Syria: Turkish-backed factions continue in-fighting, target Yazidi villages outside Rish Ayno (Ras al-Ayn)

AFRIN and RISH AYNO (RAS AL-AYN), Syria – On Tuesday, clashes erupted in Afrin city between members of Firqat al-Hamza, a militia of the Syrian National Army (SNA), a collection of militias, including several espousing Islamist ideologies, formed and funded by Turkey. Disputes over the distribution of hundreds of stolen sheep led to an exchange of small arms fire. It is unclear if the incident caused any casualties among the militiamen or nearby civilians.

In-fighting amongst the groups of the SNA is a common occurrence in the areas under their control.

Once considered the safest areas in a country devastated by years of civil war, Afrin, in Syria’s northwest, has become a region typified by lawlessness since it was invaded and occupied by Turkey and the SNA in January 2018. Looting, forced displacement, abduction, extortion, and the disappearance of women from public life have become the norm.

On Saturday, militiamen from Firqat al-Hamza exchanged fire with shepherds who had settled in village of Faqira from other parts of Syria after the militiamen attempted to steal yet more sheep. Several days earlier, the men had stolen at least a dozen sheep from a shepherd in the village.

Similarly, factions of the SNA occupying Tel Abyad, Rish Ayno (Ras al-Ayn), and the surrounding area continue to loot the property of civilians they accuse of having dealt with the Syrian Democratic Forces (SDF) or the Democratic Autonomous Administration (DAA) of North and East Syria.

In-fighting occurred in Rish Ayno as well, with upwards of five separate SNA factions exchanging small arms fire over the possession of stolen civilian houses, according to local sources.

Turkey and the SNA invaded the Tel Abyad / Rish Ayno area in October 2019 amidst the announcement of a U.S. withdrawal from Syria. An estimate 300,000 civilians were displaced during the fighting. Many of those displaced have not returned to their homes. Those who have returned have been subjected to harassment, abduction, and worse.

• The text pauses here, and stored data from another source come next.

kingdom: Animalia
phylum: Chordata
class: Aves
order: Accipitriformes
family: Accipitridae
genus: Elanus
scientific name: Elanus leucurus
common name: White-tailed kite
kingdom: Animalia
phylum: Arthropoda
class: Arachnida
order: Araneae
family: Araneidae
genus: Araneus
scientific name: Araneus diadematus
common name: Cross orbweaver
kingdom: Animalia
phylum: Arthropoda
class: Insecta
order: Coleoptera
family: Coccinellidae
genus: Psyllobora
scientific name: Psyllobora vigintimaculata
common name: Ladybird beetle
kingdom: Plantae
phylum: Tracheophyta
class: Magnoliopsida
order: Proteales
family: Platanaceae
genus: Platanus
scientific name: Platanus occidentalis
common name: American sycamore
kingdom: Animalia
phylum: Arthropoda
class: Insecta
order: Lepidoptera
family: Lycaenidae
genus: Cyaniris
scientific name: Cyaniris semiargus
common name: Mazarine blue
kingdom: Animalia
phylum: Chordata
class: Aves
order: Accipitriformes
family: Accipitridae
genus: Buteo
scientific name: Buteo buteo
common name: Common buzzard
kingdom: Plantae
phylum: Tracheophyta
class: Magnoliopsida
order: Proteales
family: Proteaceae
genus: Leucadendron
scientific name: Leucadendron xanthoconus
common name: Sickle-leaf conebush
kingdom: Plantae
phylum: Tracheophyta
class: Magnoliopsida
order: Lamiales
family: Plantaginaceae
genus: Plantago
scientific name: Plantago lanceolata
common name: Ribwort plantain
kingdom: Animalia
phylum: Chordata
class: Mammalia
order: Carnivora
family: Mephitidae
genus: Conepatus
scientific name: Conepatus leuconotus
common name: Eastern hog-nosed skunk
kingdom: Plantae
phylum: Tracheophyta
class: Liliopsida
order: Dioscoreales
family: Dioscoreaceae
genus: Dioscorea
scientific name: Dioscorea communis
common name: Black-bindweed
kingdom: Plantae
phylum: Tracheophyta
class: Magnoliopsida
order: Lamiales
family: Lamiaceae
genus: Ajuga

Earlier this week, the SNA also burned down homes in a number of Yazidi villages, stating they had done so because Yazidis are “infidels”. The vast majority of the Yazidi community of Rish Ayno, some 1,000 people, fled the area during the Turkish-SNA invasion, leaving behind their homes and belongings.

Given the Islamist ideology of several of the Turkish-backed factions involved in the SNA, it is unlikely the Yazidi’s of the area will be able to return to their homes anytime soon. The Syrian Observatory for Human Rights (SOHR) reported on Tuesday that the SNA’s Sultan Murad Brigade desecrated a Yazidi cemetery in the village of Jan Tamer, east of Rish Ayno.

Displacement, however, seems to be the point. “Turkish-backed factions, supported and facilitated by the Turkish government, are resettling families of fighters loyal to them in these villages, as they do in other areas under their control,” reported SOHR. “Dozens of families were relocated this spring to the village of Merikesh.”